Why is productivity growth low if information technology is advancing rapidly? Prominent in the 1980s and early 1990s, this question has in recent years again become one of the hottest in economics. Its salience has grown as techies have become convinced that machine learning and artificial intelligence will soon put hordes of workers out of work. Bill Gates has called for a robot tax to deter automation, Elon Musk for a universal basic income.

A lot of economists think that a surge in productivity that would leave millions on the scrap heap is unlikely soon, if at all. Yet earlier this month at the annual meeting of the American Economic Association, participants showed they are taking the tech believers seriously. Sessions on the implications of automation were packed.

Recent history seems to support productivity pessimism. From 1995 to 2004, output per hour worked grew at an annual average pace of 2.5 percent; from 2004 to 2016 the pace was 1 percent. John Fernald, a senior research adviser of the Federal Reserve Bank of San Francisco, and his co-workers estimate that the U.S. slowdown started in 2006. This supports the popular idea that fewer transformative technologies are left to be discovered.

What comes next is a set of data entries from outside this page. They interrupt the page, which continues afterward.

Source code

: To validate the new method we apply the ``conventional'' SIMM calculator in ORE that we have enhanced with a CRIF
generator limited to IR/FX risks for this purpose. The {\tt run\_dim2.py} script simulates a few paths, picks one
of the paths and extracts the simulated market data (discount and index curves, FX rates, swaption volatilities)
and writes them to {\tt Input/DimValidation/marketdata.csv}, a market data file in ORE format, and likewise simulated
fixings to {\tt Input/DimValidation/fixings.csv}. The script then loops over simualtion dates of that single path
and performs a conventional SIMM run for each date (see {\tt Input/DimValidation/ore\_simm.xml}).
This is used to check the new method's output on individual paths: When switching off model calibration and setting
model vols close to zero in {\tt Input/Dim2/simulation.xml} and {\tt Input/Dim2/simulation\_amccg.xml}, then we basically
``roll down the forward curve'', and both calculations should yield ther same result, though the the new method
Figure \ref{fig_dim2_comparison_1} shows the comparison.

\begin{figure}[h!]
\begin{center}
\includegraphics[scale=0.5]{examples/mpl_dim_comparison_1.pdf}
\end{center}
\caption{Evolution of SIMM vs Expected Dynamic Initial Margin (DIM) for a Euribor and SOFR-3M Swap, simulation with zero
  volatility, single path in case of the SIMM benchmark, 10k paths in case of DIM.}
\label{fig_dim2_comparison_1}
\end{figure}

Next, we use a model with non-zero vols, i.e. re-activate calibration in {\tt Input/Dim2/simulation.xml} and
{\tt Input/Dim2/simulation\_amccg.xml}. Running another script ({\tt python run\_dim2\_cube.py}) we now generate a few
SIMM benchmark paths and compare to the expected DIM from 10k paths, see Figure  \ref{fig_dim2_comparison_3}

Yet at the economics conference, Erik Brynjolfsson of the Massachusetts Institute of Technology pointed to recent sharp gains in machines' ability to recognize patterns, which could be used in everything from self-driving cars to improving accuracy in medical diagnoses. Brynjolfsson and his colleagues forecast that such advances will eventually lead to a widespread reorganization of jobs, affecting high- and low-skilled workers alike.

Daron Acemoglu, also of MIT, and Pascual Restrepo of Boston University suggested that new technology needs to be measured in a new way: the sort that replaces labor with machines and the kind that creates more complicated tasks for workers. Historically, the authors argue, the two types of innovation seem to have been in balance, encouraged by market forces. However, if they are out of sync, it can lead to unintended consequences.

If research in automation does start yielding big payoffs, the question is what will happen to the displaced workers? The risk is that without sufficient investment in training, technology will relegate many more workers to the ranks of the low-skilled. To employ them all, pay or working conditions might have to deteriorate. If productivity optimists are right, the eventual problem may not be the quantity of available work, but its quality.